WHAT IS REQUIRED: Reproduce the data below exactly as written. Pictures do not belong in the copy.

SUPPLIED MATERIAL:
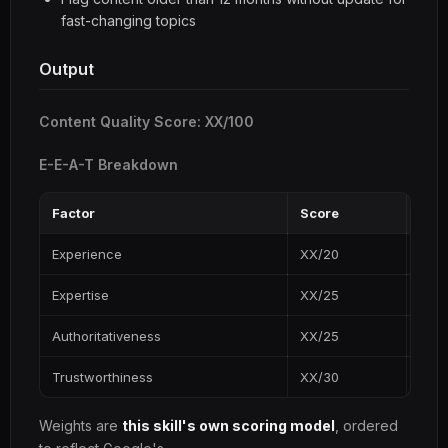
fast-changing topics
Output
Content Quality Score: XX/100
E-E-A-T Breakdown
Factor
Score
Key 
Experience
XX/20
...
Expertise
XX/25
...
Authoritativeness
XX/25
...
Trustworthiness
XX/30
...
Weights are
this skill's own scoring model
, ordered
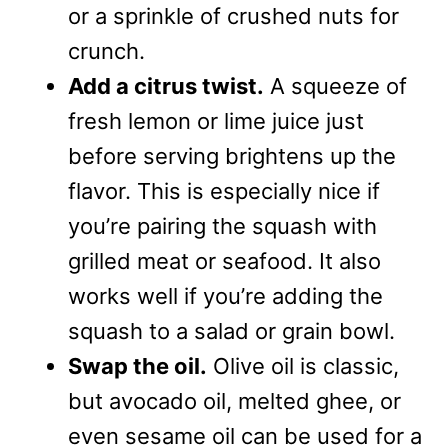
or a sprinkle of crushed nuts for
crunch.
Add a citrus twist.
A squeeze of
fresh lemon or lime juice just
before serving brightens up the
flavor. This is especially nice if
you’re pairing the squash with
grilled meat or seafood. It also
works well if you’re adding the
squash to a salad or grain bowl.
Swap the oil.
Olive oil is classic,
but avocado oil, melted ghee, or
even sesame oil can be used for a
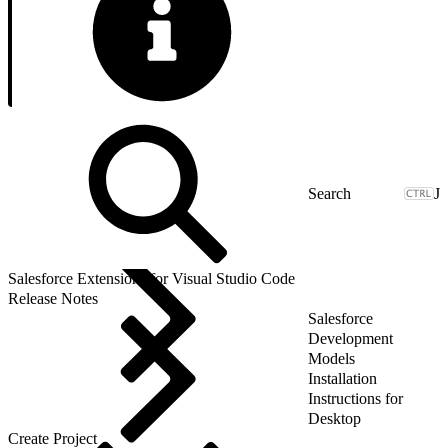
J
Salesforce Extensions for Visual Studio Code
Release Notes
Salesforce
Development
Models
Installation
Instructions for
Desktop
Create Project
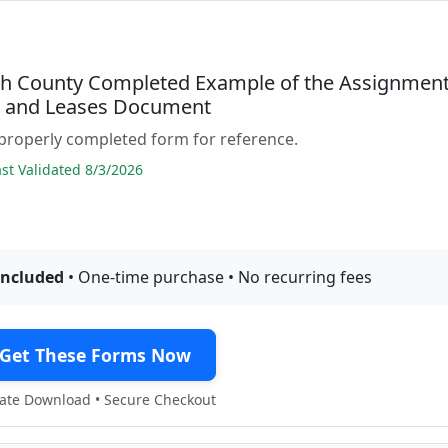
h County Completed Example of the Assignmen
s and Leases Document
properly completed form for reference.
t Validated 8/3/2026
included
• One-time purchase • No recurring fees
Get These Forms Now
te Download • Secure Checkout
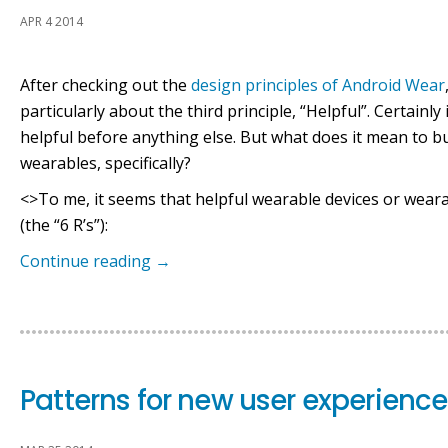
APR 4 2014
After checking out the
design principles of Android Wear
particularly about the third principle, “Helpful”. Certainl
helpful before anything else. But what does it mean to bu
wearables, specifically?
<>To me, it seems that helpful wearable devices or wear
(the “6 R’s”):
Continue reading
→
Patterns for new user experienc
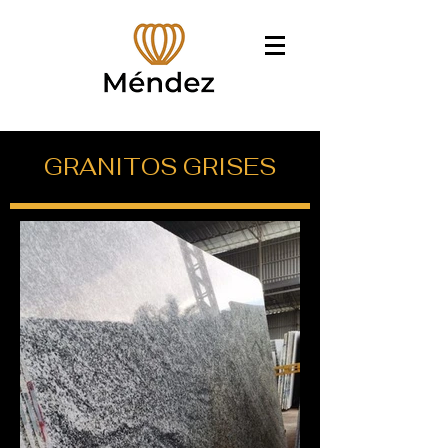
GRANITOS GRISES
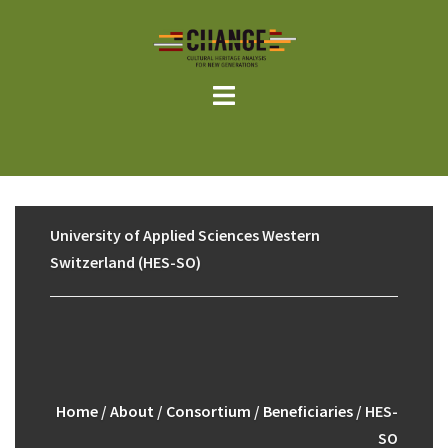
Skip
to
content
University of Applied Sciences Western
Switzerland (HES-SO)
Home
/
About
/
Consortium
/
Beneficiaries
/ HES-
SO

RESPONSE BOX:
fast-changing topics
Output
Content Quality Score: XX/100
E-E-A-T Breakdown
Factor
Score
Key 
Experience
XX/20
...
Expertise
XX/25
...
Authoritativeness
XX/25
...
Trustworthiness
XX/30
...
Weights are
this skill's own scoring model
, ordered
or a sprinkle of crushed nuts for
crunch.
Add a citrus twist.
A squeeze of
fresh lemon or lime juice just
before serving brightens up the
flavor. This is especially nice if
you’re pairing the squash with
grilled meat or seafood. It also
works well if you’re adding the
squash to a salad or grain bowl.
Swap the oil.
Olive oil is classic,
but avocado oil, melted ghee, or
even sesame oil can be used for a
J
Salesforce Extensions for Visual Studio Code
Release Notes
Salesforce
Development
Models
Installation
Instructions for
Desktop
Create Project
h County Completed Example of the Assignmen
s and Leases Document
properly completed form for reference.
t Validated 8/3/2026
included
• One-time purchase • No recurring fees
Get These Forms Now
te Download • Secure Checkout
APR 4 2014
After checking out the
design principles of Android Wear
particularly about the third principle, “Helpful”. Certainl
helpful before anything else. But what does it mean to bu
wearables, specifically?
<>To me, it seems that helpful wearable devices or wear
(the “6 R’s”):
Continue reading
→
Patterns for new user experienc
GRANITOS GRISES
Skip
to
content
University of Applied Sciences Western
Switzerland (HES-SO)
Home
/
About
/
Consortium
/
Beneficiaries
/ HES-
SO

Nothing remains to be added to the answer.